MnO2/PPy/CC	Hydrothermal process	45.6 mF/cm2	2.5 mV/s	[47]
MnO2/PPy	In situ interfacial redox reaction	705 F/g	2 mV/s	[36]
MnO2/PPy	Layer-by-layer method	404 F/g	1 A/g	[46]
SWNTs@MnO2/PPy	Chemical vapor deposition	351 F/g	1 mV/s	[44]
MnO2/Ni(OH)2	One-pot method	1133.3 F/g	1 A/g	[48]
β-MnO2	Hydrothermal process	625 F/g	0.25 A/g	[49]
MnO2/PPy/CC	Vapor-phase polymerization	324.5 mF/cm2 (773 F/g)	2.5 mA/cm2	this work

. We hold the opinion that the electrochemical performance enhancement of the MnO₂/PPy/CC can be attributed to three key structural advantages: (1) the hierarchical porous architecture with folded nanostructures provides abundant active sites and facilitates electrolyte penetration, (2) the continuous conductive PPy network establishes efficient charge transfer pathways, and (3) the synergistic coupling between MnO₂ and PPy optimizes both Faradaic and capacitive charge storage mechanisms. As expected and as shown in Figure 6b, the capacitance decreases with increasing current density, likely due to kinetic limitations in electrolyte ion diffusion [44]. Electrochemical impedance spectroscopy (EIS) was employed to investigate charge transfer dynamics. Figure 6c displays the Nyquist plots for MnO₂/CC, PPy/CC, and PPy/MnO₂/CC, with the inset showing an enlarged high-frequency region. All samples exhibit similar impedance spectra, featuring a semicircle in the high-frequency region (associated with charge transfer resistance, Rct) and a linear Warburg region at low frequencies (reflecting ion diffusion).

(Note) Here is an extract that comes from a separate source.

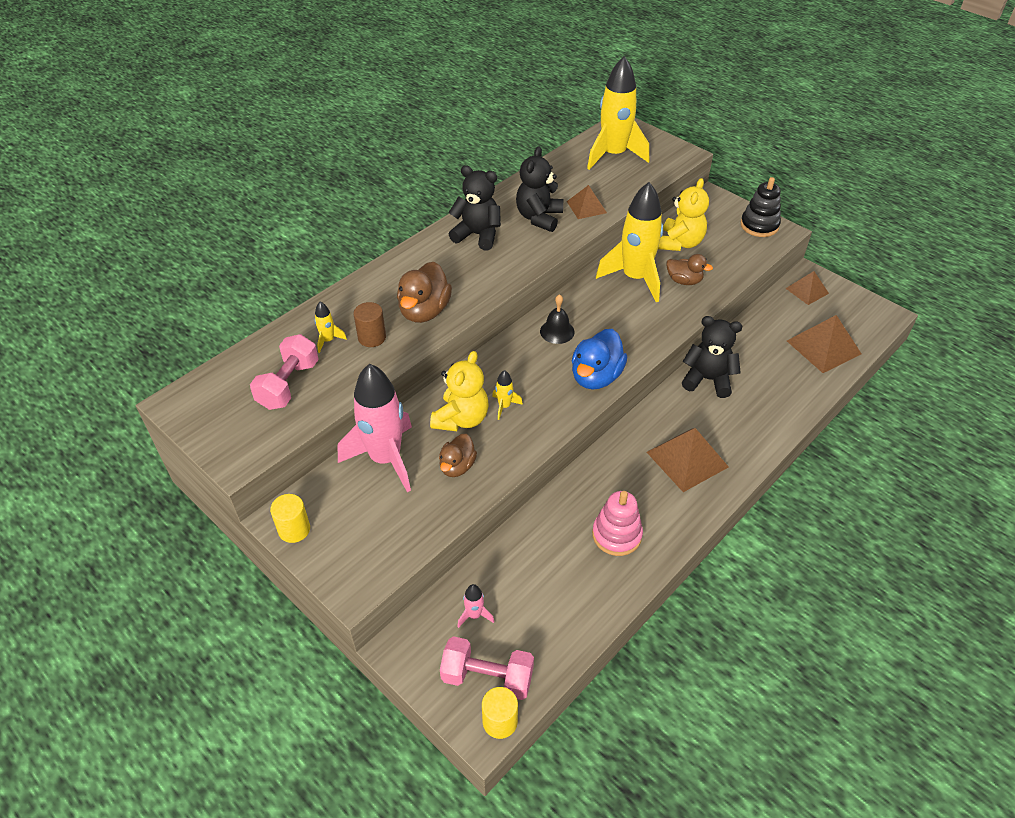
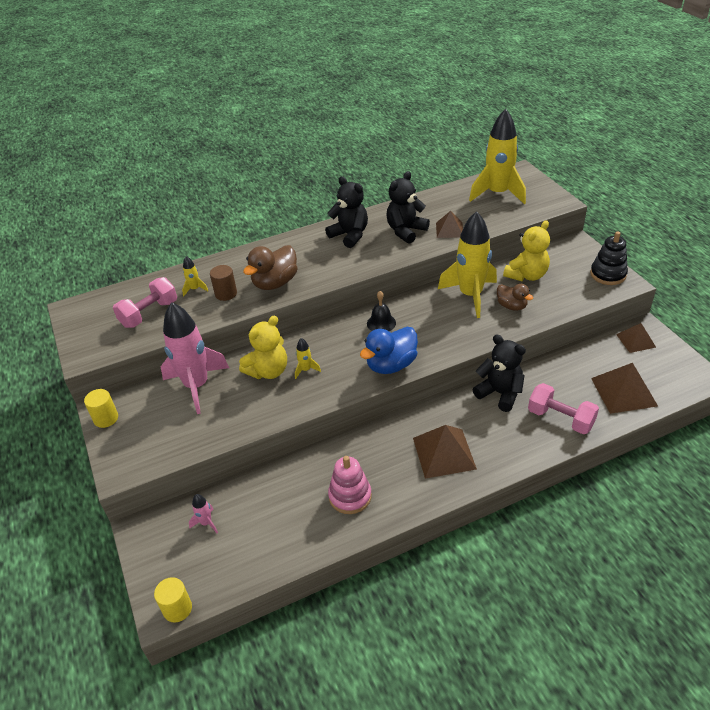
camera: 25 degrees right, 5 degrees down
brown duck [439,434,477,477] -> none
pink dumbbell [440,636,534,700] -> pink dumbbell moved to [528,383,599,434]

The PPy/MnO₂/CC composite shows the smallest semicircle diameter and the steepest Warburg slope, indicating enhanced charge transfer kinetics and superior capacitive behavior [20]. Additionally, as shown in the enlarged view of Figure 6c, the MnO₂/PPy/CC electrode exhibits the lowest equivalent series resistance (2.15 Ω) compared to MnO₂/CC (2.64 Ω) and PPy/CC (2.57 Ω), indicating superior electrical conductivity. The improved proton diffusion in PPy/MnO₂/CC may be attributed to the conductive PPy network within the MnO₂ matrix [45,46]. Cycling stability tests were conducted at 2.5 mA/cm² for 5000 cycles (Figure 6d). The MnO₂/CC and PPy/CC electrodes suffer significant capacitance losses (68% and 73%, respectively), whereas the PPy/MnO₂/CC composite retains 91% of its initial capacitance. These results confirm that the PPy/MnO₂/CC electrode displays comparable charge storage and cycling stability compared to the other electrodes, likely due to its larger effective surface area and more efficient electron transport pathways.

5. Conclusions

In summary, we successfully fabricated a novel MnO₂/PPy composite electrode on carbon cloth via a combined hydrothermal and vapor-phase polymerization (VPP) approach. The synergistic interaction between MnO₂ and PPy significantly enhances the electrochemical performance of the composite. The optimized electrode delivers a high areal capacitance of 324.5 mF/cm² at 2.5 mA/cm², along with excellent cycling stability, retaining 91% of its initial capacitance after 5000 cycles. These superior properties, coupled with the flexibility of the carbon cloth substrate, make the MnO₂/PPy composite a promising candidate for next-generation flexible supercapacitors, particularly in wearable and smart electronic applications.